In fact, a black woman with an advanced degree is more likely to lose her baby than a white woman with less than an eighth-grade education.
This tragedy of black infant mortality is intimately intertwined with another tragedy: a crisis of death and near death in black mothers themselves. The United States is one of only 13 countries in the world where the rate of maternal mortality — the death of a woman related to pregnancy or childbirth up to a year after the end of pregnancy — is now worse than it was 25 years ago. Each year, an estimated 700 to 900 maternal deaths occur in the United States. In addition, the C.D.C. reports more than 50,000 potentially preventable near-deaths per year — a number that rose nearly 200 percent from 1993 to 2014, the last year for which statistics are available. Black women are three to four times as likely to die from pregnancy-related causes as their white counterparts, according to the C.D.C. — a disproportionate rate that is higher than that of Mexico, where nearly half the population lives in poverty — and as with infants, the high numbers for black women drive the national numbers.
The stories are gut-wrenching.

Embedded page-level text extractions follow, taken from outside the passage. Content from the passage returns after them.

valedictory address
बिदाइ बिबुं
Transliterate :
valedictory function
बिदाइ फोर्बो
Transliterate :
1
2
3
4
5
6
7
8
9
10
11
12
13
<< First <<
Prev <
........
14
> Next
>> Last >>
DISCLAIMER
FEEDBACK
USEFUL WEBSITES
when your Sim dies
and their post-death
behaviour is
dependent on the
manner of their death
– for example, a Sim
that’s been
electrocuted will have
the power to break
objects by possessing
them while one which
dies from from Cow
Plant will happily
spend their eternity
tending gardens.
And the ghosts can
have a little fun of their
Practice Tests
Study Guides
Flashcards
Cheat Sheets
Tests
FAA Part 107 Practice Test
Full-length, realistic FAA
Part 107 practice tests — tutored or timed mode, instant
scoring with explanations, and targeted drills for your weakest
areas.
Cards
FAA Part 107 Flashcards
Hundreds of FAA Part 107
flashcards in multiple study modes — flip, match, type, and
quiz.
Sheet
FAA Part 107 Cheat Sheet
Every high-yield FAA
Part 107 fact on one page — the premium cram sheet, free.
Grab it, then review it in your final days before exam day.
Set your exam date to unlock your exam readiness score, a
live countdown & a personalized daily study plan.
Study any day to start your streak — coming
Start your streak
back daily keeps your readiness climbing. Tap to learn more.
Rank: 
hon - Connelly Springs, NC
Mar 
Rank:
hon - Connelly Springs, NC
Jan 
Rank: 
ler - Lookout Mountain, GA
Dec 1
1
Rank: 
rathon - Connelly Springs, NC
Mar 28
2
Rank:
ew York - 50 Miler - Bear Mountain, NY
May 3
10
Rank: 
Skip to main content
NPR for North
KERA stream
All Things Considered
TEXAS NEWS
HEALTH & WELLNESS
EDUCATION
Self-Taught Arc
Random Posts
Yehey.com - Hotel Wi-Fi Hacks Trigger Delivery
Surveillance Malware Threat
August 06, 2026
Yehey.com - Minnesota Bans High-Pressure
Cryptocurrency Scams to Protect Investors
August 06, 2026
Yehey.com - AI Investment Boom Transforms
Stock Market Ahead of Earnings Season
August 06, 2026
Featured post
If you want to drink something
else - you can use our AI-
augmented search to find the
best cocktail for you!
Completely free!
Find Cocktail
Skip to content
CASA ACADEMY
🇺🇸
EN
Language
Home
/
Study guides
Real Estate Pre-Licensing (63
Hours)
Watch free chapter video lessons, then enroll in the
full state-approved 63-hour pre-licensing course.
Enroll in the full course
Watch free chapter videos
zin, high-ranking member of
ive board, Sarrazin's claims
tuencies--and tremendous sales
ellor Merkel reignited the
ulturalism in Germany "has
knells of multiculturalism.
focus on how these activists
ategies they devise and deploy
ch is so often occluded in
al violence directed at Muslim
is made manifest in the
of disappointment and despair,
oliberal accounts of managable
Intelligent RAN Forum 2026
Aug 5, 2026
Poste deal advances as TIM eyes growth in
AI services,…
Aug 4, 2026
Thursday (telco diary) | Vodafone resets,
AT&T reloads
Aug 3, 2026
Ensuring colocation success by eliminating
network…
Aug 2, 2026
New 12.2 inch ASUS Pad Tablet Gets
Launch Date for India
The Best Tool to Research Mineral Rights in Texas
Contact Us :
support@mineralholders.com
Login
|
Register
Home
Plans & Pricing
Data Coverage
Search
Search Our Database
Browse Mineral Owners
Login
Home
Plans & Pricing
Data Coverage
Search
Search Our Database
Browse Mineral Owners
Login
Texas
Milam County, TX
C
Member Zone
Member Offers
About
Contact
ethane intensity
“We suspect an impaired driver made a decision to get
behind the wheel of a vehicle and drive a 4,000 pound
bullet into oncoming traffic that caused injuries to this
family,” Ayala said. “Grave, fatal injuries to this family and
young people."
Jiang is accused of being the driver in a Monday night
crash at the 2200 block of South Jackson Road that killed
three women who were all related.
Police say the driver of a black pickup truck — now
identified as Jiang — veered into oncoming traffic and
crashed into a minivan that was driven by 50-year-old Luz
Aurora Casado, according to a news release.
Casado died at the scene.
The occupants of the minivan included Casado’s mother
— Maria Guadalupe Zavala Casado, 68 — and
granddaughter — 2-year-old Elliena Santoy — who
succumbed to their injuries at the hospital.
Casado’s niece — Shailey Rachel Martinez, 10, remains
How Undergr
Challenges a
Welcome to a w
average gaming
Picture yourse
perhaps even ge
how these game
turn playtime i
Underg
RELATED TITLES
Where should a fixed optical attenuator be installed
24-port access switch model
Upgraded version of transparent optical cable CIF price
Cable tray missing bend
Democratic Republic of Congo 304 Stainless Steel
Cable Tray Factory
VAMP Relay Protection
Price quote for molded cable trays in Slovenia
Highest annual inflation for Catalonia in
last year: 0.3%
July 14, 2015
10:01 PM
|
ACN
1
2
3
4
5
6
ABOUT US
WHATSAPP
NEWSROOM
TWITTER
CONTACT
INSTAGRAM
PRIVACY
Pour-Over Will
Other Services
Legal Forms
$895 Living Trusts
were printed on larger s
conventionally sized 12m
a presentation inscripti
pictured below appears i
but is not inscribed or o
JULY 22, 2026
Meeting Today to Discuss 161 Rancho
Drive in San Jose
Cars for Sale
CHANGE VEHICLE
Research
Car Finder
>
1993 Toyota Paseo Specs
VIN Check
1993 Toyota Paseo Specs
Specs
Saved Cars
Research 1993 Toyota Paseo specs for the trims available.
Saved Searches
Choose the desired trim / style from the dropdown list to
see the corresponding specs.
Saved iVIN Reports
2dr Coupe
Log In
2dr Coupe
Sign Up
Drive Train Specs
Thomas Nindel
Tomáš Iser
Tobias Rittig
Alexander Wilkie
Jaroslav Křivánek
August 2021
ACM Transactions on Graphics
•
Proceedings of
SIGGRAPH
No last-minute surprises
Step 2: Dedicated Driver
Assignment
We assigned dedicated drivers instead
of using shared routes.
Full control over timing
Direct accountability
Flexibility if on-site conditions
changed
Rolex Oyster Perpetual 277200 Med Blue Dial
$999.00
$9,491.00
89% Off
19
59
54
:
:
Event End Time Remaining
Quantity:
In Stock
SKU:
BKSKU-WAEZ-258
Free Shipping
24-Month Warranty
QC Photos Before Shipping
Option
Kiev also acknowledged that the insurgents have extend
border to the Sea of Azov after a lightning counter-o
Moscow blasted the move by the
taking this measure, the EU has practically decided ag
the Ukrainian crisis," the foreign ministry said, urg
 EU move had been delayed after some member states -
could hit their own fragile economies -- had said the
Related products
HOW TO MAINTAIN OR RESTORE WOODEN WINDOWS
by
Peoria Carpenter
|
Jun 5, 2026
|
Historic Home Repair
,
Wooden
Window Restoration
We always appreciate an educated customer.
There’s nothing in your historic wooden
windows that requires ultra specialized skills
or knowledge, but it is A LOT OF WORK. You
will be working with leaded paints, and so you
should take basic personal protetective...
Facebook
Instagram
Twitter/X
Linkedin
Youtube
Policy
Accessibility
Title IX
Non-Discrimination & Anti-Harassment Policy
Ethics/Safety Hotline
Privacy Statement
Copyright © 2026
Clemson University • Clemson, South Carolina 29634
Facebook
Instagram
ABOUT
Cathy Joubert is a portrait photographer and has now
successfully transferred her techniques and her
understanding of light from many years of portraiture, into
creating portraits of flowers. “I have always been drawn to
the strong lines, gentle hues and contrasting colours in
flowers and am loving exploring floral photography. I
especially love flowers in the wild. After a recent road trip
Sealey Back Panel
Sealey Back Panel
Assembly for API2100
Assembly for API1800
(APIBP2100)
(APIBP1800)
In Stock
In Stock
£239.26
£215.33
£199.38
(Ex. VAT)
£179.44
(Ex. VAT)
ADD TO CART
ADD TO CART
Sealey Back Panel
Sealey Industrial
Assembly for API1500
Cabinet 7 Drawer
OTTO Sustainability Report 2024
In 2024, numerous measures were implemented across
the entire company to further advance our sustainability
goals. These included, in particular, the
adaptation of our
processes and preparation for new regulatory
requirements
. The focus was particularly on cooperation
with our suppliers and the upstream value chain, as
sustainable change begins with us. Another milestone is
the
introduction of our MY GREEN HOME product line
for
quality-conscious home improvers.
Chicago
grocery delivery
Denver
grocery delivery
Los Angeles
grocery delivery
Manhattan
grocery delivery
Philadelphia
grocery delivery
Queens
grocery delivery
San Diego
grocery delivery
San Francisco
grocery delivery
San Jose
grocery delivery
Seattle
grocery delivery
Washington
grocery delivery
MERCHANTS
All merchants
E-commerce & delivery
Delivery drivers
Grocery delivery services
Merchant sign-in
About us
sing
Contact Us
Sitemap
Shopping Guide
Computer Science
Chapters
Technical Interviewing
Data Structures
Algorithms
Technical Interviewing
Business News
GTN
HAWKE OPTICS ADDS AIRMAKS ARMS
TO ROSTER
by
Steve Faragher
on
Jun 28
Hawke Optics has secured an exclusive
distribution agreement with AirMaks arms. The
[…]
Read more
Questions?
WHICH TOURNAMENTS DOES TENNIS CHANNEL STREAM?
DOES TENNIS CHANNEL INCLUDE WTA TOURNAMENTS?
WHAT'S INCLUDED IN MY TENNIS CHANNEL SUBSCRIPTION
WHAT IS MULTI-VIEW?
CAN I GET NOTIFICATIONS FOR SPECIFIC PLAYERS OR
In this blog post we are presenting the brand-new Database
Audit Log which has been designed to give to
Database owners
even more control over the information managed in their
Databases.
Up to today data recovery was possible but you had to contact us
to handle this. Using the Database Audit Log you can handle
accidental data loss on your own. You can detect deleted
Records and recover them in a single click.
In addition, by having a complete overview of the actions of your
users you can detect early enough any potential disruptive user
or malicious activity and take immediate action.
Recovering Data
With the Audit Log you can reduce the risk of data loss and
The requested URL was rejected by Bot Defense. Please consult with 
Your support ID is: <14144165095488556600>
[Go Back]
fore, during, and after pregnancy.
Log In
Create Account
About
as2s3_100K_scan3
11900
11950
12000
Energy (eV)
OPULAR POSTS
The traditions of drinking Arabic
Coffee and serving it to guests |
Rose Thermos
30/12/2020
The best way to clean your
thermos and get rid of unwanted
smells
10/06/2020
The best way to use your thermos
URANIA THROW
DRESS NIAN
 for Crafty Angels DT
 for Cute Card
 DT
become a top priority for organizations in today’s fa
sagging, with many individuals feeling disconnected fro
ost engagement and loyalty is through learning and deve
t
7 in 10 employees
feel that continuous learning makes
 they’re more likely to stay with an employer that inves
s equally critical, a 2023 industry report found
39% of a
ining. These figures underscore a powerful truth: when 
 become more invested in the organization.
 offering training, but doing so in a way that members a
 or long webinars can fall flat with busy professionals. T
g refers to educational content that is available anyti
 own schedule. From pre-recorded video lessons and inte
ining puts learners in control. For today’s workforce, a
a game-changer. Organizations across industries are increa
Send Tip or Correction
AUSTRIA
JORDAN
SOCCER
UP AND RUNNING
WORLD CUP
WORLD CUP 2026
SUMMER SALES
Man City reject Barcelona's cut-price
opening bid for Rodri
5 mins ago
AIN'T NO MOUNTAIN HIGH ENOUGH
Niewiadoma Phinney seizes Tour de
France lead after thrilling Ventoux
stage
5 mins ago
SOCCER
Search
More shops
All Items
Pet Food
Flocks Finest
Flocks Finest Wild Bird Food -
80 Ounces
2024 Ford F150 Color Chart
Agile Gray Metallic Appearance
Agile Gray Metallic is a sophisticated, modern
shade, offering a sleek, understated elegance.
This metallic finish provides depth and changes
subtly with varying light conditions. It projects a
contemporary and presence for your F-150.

The numbers are staggering. The facts are reported but so little is being done to prevent horrific tragedies from occurring. Honestly, this topic for me did not seem so real until I realized that I once myself almost a victim of a health care system that is insensitive to the needs and voices of women of color.
No matter your gender, age, or ethnic background we all most advocate around this issue because this is truly a human rights issues. We must demand our governments, businesses, and healthcare providers do more to save the lives of black women and children. We should not have to bury our sisters and babies for preventable health-related issues in the United States of America.